The amount of cesium-134 reported in these new offshore data is less than 2 Becquerels per cubic metre (the number of decay events per second per 260 gallons of water). This Fukushima-derived cesium is far below where one might expect any measurable risk to human health or marine life, according to international health agencies.  And it is more than 1000 times lower than acceptable limits in drinking water set by US EPA.

Scientists have used models to predict when and how much caesium-134 from Fukushima would appear offshore of Alaska and the coast of Canada. They forecast that detectable amounts will move south along the coast of North America and eventually back towards Hawaii, but models differ greatly on when and how much would be found.

Because no US federal agency is currently funding monitoring of ocean radioactivity in coastal waters, Buesseler launched a crowd-funded, citizen-science programme to engage the public in gathering samples and to provide up-to-date scientific data on the levels of cesium isotopes along the west coast of North America and Hawaii. Since January 2014, when Buesseler launched the programme, individuals and groups have collected more than 50 seawater samples and raised funds to have them analysed. The results of samples collected from Alaska to San Diego and on the North Shore of Hawaii are posted on the website. To date, all of the coastal samples tested in Buesseler's lab have shown no sign of caesium-134 from Fukushima (all are less than their detection limit of 0.2 Becquerel per cubic metre).

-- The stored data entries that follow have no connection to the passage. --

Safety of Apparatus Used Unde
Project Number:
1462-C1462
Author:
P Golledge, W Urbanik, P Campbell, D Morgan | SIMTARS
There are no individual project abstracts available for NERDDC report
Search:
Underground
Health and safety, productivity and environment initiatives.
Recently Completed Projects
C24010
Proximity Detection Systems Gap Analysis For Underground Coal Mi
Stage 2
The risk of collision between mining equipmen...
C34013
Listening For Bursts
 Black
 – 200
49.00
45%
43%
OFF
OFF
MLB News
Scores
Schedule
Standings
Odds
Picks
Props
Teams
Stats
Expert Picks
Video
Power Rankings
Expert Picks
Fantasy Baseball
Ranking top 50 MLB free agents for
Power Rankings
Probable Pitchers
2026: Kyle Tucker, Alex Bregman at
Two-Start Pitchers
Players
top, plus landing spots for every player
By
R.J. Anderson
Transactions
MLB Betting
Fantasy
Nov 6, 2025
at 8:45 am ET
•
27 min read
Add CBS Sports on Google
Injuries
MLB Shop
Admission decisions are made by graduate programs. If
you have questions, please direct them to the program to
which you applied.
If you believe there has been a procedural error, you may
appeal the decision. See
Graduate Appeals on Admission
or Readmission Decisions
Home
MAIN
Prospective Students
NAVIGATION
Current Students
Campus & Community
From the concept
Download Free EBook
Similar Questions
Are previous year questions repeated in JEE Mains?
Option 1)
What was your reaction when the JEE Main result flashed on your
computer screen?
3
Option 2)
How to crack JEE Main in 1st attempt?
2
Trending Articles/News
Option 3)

The offshore radioactivity reported begin September came from water samples collected and sent to Buesseler’s lab for analysis in August by a group of volunteers on the research vessel Point Sur sailing between Dutch Harbor, Alaska, and Eureka, California. These results confirm prior data described at a scientific meeting in Honolulu in February 2014 by John Smith, a scientist at Fisheries and Oceans Canada in Dartmouth, Nova Scotia, who found similar levels on earlier research cruises off shore of Canada. Buesseler and Smith are now working together on a new project, led by Jay Cullen at the University of Victoria, Canada, called InFORM that involves Canadian academic, government and NGO partners to determine and communicate the environmental risks posed by Fukushima for Canada’s Pacific and Arctic coasts and their inhabitants.